Kake hosts winter Hudson Bay tea gathering party: SEARHC Health Promotion hosted a winter gathering of Hudson Bay tea in Kake. The tea was generously provided to the Kake Senior Center for its use. There were four pickers who harvested three one-quart bags of this delicious medicinal tea, which will benefit up to 100 people at the center. The tea will be made available during the lunch program, and The Peace of Kake Friday Café (lunch program) received one quart for its use. Hudson Bay tea, also known as Labrador tea, is a delicious brewed tea and has healing and soothing properties. Be careful about making it too strong, since some Aunties say it also has laxative properties.

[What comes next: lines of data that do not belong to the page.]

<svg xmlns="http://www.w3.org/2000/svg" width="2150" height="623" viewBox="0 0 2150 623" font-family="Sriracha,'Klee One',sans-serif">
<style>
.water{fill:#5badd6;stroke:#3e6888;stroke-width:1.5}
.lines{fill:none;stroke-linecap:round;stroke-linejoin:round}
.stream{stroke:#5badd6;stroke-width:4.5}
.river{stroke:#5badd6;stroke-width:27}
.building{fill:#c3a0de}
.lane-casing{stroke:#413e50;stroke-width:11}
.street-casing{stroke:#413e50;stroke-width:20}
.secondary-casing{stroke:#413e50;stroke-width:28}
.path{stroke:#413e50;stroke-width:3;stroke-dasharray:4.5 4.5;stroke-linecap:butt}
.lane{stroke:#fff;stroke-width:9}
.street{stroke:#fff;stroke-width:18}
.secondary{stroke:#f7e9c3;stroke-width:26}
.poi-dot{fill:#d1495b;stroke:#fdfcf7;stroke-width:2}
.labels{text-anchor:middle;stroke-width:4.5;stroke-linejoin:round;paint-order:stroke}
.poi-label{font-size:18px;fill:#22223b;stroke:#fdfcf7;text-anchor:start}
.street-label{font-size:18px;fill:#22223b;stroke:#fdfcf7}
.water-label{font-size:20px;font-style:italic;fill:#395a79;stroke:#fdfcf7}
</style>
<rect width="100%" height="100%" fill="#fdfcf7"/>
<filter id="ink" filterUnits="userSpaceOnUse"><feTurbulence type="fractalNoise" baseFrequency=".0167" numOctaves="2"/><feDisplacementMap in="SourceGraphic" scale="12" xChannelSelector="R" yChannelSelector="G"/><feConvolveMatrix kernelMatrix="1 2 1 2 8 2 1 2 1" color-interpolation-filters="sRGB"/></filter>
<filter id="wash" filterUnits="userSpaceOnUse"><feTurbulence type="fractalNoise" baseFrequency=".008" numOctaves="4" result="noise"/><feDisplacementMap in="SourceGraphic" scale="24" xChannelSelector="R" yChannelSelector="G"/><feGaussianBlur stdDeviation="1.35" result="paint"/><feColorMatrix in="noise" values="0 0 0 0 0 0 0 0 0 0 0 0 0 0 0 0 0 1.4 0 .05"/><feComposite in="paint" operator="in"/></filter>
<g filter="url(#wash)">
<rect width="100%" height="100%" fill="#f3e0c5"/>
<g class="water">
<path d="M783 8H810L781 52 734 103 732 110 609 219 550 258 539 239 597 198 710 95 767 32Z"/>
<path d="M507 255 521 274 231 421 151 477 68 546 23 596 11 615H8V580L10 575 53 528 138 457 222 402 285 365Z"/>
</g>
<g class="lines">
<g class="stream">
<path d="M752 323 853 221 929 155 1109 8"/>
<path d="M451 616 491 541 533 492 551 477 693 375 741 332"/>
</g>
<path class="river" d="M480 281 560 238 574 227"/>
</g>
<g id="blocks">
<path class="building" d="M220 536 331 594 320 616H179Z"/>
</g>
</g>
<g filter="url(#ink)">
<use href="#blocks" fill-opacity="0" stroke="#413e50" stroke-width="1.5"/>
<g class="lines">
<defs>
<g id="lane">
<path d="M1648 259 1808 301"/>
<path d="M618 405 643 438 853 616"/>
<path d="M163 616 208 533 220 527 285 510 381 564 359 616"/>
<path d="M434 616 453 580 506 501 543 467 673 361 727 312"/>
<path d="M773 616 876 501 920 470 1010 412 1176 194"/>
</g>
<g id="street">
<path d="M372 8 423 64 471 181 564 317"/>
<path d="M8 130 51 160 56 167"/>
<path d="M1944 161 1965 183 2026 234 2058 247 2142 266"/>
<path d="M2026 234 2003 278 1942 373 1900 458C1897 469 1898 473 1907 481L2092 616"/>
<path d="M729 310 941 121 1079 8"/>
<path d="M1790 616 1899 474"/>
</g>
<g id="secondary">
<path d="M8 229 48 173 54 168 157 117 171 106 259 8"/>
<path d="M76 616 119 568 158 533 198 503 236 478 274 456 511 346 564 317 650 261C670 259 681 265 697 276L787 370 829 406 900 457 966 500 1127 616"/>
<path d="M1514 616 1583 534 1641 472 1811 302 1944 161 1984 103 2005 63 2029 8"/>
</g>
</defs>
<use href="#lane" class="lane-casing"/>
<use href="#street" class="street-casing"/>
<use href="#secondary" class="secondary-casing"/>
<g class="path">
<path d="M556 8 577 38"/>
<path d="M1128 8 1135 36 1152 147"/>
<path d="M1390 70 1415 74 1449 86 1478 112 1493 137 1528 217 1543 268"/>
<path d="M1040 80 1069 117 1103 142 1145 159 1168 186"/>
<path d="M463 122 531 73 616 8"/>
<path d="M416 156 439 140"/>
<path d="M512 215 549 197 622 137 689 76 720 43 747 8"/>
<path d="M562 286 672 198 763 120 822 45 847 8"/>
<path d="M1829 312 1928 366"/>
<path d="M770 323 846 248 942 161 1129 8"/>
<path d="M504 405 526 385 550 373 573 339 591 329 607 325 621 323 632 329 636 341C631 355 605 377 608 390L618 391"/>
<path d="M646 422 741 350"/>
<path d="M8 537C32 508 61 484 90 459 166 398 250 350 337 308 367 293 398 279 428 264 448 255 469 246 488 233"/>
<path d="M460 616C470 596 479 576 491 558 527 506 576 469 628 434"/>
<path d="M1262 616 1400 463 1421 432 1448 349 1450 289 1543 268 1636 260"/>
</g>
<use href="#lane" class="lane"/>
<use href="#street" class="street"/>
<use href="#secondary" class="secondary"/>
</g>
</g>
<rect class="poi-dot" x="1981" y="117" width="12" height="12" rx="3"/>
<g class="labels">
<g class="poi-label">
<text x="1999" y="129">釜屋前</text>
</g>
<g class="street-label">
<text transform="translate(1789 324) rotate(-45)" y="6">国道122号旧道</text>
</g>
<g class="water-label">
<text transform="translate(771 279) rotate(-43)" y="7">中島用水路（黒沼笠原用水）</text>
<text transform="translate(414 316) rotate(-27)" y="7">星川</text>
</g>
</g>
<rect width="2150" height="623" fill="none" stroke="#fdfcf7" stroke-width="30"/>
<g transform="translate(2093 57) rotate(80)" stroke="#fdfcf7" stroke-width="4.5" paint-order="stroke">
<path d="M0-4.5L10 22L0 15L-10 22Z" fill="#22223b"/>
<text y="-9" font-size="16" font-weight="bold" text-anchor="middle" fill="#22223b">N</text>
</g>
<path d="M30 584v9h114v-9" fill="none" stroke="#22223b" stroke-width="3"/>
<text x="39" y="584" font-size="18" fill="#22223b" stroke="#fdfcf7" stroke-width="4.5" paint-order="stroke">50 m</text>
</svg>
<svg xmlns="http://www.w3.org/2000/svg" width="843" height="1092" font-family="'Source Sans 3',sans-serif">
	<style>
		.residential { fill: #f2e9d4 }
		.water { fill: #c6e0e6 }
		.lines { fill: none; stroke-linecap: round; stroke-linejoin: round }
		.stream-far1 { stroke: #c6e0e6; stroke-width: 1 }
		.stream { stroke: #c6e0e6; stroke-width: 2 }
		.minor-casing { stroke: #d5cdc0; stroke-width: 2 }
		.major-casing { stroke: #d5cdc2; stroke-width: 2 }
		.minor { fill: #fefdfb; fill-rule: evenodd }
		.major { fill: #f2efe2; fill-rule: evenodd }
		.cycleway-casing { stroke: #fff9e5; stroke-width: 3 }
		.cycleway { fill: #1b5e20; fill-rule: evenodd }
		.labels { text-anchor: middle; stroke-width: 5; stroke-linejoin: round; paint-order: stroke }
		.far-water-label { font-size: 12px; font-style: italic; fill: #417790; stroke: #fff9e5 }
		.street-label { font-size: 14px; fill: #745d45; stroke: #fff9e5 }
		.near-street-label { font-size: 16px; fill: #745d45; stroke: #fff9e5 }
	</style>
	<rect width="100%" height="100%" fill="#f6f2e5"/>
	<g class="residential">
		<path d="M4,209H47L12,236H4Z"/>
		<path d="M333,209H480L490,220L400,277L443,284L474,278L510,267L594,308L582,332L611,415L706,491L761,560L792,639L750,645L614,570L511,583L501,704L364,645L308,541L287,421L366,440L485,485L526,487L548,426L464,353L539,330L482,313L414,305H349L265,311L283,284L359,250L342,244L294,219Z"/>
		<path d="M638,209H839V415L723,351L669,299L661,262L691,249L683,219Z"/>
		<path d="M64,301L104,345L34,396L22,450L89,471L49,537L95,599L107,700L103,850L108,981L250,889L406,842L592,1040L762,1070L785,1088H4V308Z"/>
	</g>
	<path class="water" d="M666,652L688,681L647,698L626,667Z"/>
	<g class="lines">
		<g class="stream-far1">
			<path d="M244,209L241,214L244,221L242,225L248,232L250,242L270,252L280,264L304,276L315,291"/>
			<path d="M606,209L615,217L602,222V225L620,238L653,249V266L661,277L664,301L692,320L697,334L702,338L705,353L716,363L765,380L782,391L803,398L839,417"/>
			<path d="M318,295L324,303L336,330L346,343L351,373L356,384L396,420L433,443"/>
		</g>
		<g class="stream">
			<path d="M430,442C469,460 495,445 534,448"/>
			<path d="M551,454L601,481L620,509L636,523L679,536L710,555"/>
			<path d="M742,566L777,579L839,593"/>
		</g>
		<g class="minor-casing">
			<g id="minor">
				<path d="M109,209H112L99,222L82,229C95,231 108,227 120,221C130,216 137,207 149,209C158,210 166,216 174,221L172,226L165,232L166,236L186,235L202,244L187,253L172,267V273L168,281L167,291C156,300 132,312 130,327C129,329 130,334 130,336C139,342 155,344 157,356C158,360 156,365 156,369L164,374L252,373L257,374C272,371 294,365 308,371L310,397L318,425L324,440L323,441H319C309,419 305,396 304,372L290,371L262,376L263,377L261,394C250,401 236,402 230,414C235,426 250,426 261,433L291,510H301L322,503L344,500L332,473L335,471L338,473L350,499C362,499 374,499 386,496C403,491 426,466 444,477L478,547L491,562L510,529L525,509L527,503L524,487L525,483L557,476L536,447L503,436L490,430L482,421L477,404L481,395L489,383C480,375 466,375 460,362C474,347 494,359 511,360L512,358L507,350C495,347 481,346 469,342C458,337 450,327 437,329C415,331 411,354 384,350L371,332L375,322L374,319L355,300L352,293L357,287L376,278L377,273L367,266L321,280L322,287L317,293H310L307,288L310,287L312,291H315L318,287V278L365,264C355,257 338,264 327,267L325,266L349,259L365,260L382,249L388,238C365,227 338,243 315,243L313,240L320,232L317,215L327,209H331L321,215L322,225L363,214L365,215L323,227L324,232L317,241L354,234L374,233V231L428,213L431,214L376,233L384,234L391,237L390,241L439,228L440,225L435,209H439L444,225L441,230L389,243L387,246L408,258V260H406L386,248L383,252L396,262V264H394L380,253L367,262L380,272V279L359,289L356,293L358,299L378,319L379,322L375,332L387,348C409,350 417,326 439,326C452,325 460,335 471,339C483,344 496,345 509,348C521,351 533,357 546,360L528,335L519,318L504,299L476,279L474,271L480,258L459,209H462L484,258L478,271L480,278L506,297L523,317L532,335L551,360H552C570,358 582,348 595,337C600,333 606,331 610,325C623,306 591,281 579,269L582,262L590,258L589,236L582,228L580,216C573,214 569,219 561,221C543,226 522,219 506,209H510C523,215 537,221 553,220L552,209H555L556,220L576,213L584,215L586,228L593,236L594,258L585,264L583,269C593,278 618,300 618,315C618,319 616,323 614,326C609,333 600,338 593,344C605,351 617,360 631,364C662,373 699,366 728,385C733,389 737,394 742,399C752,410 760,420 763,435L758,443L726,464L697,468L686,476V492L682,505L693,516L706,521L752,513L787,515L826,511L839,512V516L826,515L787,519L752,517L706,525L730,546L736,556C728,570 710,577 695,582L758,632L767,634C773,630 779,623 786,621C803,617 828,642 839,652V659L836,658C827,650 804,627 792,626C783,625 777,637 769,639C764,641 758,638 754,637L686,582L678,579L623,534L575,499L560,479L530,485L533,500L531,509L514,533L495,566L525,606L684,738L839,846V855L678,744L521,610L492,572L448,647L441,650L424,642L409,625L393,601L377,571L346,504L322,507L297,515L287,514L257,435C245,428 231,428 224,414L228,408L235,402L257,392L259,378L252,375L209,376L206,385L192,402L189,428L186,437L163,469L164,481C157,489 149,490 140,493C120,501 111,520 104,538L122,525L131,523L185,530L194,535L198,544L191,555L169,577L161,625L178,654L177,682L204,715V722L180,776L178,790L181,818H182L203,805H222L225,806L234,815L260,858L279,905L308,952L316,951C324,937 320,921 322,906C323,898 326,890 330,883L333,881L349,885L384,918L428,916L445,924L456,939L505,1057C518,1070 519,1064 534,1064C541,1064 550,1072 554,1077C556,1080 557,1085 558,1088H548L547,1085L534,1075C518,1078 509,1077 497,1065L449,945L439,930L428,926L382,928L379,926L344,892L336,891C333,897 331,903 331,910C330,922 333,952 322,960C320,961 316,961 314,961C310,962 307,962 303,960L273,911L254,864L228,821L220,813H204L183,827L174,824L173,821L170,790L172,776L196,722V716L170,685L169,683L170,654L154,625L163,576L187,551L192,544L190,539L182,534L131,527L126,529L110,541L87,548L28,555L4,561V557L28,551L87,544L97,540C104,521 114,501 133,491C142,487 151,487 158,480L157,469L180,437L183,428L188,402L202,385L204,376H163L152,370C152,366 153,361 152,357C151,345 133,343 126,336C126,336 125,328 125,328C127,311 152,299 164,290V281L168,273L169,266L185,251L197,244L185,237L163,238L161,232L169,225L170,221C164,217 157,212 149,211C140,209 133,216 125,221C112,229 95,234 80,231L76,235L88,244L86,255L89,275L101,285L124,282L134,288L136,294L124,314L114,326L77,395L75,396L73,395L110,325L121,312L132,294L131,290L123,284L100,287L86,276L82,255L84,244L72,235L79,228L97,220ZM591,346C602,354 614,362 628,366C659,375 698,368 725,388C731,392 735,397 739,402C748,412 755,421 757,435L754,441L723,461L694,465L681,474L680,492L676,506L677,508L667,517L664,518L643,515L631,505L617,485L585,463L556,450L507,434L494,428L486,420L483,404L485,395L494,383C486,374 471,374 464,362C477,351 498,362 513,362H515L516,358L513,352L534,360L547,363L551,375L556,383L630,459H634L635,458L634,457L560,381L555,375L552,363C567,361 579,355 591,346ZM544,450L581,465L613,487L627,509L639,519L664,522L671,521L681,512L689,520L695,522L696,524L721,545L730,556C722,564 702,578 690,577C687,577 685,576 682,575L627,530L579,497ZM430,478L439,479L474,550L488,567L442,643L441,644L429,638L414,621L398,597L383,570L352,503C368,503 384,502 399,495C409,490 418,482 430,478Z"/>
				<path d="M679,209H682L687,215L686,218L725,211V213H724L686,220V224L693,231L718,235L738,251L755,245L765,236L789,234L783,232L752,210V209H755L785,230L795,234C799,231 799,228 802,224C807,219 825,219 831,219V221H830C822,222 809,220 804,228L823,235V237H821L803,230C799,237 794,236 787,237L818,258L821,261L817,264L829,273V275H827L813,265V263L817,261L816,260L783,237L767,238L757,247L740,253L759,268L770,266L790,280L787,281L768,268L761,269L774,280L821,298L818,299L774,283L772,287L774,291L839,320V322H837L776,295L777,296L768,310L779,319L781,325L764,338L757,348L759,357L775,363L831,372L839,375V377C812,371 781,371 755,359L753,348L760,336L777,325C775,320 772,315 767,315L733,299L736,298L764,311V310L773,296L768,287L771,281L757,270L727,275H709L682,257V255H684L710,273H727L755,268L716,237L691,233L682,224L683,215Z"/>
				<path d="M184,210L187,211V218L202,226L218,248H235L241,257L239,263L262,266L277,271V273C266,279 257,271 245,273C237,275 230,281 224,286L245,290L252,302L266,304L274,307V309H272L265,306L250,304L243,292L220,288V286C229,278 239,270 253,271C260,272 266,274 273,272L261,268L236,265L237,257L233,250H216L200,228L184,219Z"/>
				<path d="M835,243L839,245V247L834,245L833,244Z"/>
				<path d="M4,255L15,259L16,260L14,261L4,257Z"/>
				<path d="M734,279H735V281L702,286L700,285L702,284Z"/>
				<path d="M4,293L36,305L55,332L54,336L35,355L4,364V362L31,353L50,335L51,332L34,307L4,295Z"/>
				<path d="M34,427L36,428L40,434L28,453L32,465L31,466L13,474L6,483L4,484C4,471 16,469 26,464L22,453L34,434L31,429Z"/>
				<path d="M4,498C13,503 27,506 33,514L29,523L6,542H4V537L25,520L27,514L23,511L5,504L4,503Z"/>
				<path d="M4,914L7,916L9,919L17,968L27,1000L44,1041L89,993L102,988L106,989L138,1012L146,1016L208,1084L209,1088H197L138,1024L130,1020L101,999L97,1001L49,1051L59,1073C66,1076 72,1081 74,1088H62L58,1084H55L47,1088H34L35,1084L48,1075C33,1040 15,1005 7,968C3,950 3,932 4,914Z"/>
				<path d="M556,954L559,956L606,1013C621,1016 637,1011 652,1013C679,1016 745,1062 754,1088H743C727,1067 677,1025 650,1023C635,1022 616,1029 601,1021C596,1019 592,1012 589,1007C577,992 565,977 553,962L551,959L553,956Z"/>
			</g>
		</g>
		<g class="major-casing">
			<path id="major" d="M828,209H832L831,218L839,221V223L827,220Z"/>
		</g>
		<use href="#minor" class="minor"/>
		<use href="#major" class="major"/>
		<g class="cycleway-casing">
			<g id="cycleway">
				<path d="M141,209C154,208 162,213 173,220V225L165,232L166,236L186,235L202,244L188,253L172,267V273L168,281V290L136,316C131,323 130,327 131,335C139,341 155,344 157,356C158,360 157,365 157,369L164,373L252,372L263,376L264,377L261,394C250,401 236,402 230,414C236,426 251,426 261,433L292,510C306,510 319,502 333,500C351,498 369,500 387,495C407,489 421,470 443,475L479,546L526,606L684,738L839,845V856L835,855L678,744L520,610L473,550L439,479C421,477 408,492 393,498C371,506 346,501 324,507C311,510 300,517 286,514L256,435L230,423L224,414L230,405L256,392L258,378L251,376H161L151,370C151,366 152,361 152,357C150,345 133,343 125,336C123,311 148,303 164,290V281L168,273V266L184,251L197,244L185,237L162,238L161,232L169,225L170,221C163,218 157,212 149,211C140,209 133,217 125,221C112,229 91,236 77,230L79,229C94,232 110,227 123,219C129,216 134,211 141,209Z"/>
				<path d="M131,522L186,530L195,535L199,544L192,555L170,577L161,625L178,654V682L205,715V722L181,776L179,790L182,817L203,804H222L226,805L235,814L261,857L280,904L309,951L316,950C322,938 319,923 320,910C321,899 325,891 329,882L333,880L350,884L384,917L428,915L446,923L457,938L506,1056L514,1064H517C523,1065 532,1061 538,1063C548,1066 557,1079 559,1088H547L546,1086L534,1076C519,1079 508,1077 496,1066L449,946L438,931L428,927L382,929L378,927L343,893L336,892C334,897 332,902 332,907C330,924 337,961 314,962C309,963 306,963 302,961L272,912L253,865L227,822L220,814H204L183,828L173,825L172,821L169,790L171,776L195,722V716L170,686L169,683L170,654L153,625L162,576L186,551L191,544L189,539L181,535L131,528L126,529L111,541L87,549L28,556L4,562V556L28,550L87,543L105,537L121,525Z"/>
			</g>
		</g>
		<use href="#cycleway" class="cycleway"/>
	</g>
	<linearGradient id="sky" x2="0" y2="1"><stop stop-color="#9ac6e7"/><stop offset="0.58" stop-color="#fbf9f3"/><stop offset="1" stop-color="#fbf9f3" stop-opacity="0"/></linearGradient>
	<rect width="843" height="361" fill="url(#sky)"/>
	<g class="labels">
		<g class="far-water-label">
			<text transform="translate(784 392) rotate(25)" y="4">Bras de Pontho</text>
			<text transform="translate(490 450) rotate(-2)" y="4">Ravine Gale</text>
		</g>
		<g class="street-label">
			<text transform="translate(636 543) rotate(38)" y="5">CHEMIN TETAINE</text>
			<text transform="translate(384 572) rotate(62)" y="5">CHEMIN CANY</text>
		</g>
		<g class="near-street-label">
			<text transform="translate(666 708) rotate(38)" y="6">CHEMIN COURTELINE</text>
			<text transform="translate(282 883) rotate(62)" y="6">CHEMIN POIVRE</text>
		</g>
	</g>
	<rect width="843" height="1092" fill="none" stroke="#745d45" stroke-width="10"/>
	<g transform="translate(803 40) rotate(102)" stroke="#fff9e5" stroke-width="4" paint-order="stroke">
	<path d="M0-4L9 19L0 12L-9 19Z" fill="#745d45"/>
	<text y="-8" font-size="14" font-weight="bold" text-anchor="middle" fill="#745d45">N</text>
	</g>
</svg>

Hospital nursing staff to host skills fair: The SEARHC S’áxt’ Hít Mt. Edgecumbe Hospital nursing staff will host its inaugural Nursing and Nursing Support Staff Skills Fair from 8 a.m. to 8 p.m. on Tuesday, Dec. 6. This mandatory nursing and nursing support skills fair will be structured as skill review and competency stations strategically placed throughout the hospital’s Litehouse Conference Rooms. The 11 stations will be staffed by nurses, certified nursing assistants, lab personnel, physical therapists and respiratory therapists. Staff are experts in their fields and can answer questions and review the necessary skills. The skills that have been chosen for this year either have mandatory annual competencies required, are high-risk/low-volume procedures, or have otherwise been chosen for review by the request of our own staff. Some of the topics covered at the stations will include restraints, blood cultures, blood warmer, chest tubes, PCA (patient-controlled analgesia) pumps, point of care testing, lifting mechanics, crash cart/defibrillators and tube feedings. This is our first Nursing and Nursing Support Staff Skills Fair at the hospital. Many wonderful folks worked hard to make it happen and we anticipate a very successful start. We hope this will become an excellent educational tradition here at our hospital.